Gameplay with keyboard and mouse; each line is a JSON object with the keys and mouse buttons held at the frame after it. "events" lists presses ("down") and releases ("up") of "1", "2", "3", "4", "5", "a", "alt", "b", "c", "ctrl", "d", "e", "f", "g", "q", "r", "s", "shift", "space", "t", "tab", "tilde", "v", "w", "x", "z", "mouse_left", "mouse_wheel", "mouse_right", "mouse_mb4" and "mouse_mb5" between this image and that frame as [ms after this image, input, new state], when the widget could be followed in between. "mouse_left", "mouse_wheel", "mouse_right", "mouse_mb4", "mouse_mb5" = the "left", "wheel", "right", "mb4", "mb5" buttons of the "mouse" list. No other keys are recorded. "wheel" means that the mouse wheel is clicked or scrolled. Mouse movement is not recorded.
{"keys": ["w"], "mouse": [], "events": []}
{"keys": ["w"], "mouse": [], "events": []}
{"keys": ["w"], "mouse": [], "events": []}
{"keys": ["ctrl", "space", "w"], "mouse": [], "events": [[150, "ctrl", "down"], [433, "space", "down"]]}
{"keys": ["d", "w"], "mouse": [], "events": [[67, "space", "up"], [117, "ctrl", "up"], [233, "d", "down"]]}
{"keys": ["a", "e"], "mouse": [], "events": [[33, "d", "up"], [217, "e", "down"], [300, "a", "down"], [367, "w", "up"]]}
* * * * * * * * *
WHAT YOU NEED TO DO: If a line in the records holds the string "down", copy it.

REPLY TO THE EXERCISE:
Gameplay with keyboard and mouse; each line is a JSON object with the keys and mouse buttons held at the frame after it. "events" lists presses ("down") and releases ("up") of "1", "2", "3", "4", "5", "a", "alt", "b", "c", "ctrl", "d", "e", "f", "g", "q", "r", "s", "shift", "space", "t", "tab", "tilde", "v", "w", "x", "z", "mouse_left", "mouse_wheel", "mouse_right", "mouse_mb4" and "mouse_mb5" between this image and that frame as [ms after this image, input, new state], when the widget could be followed in between. "mouse_left", "mouse_wheel", "mouse_right", "mouse_mb4", "mouse_mb5" = the "left", "wheel", "right", "mb4", "mb5" buttons of the "mouse" list. No other keys are recorded. "wheel" means that the mouse wheel is clicked or scrolled. Mouse movement is not recorded.
{"keys": ["ctrl", "space", "w"], "mouse": [], "events": [[150, "ctrl", "down"], [433, "space", "down"]]}
{"keys": ["d", "w"], "mouse": [], "events": [[67, "space", "up"], [117, "ctrl", "up"], [233, "d", "down"]]}
{"keys": ["a", "e"], "mouse": [], "events": [[33, "d", "up"], [217, "e", "down"], [300, "a", "down"], [367, "w", "up"]]}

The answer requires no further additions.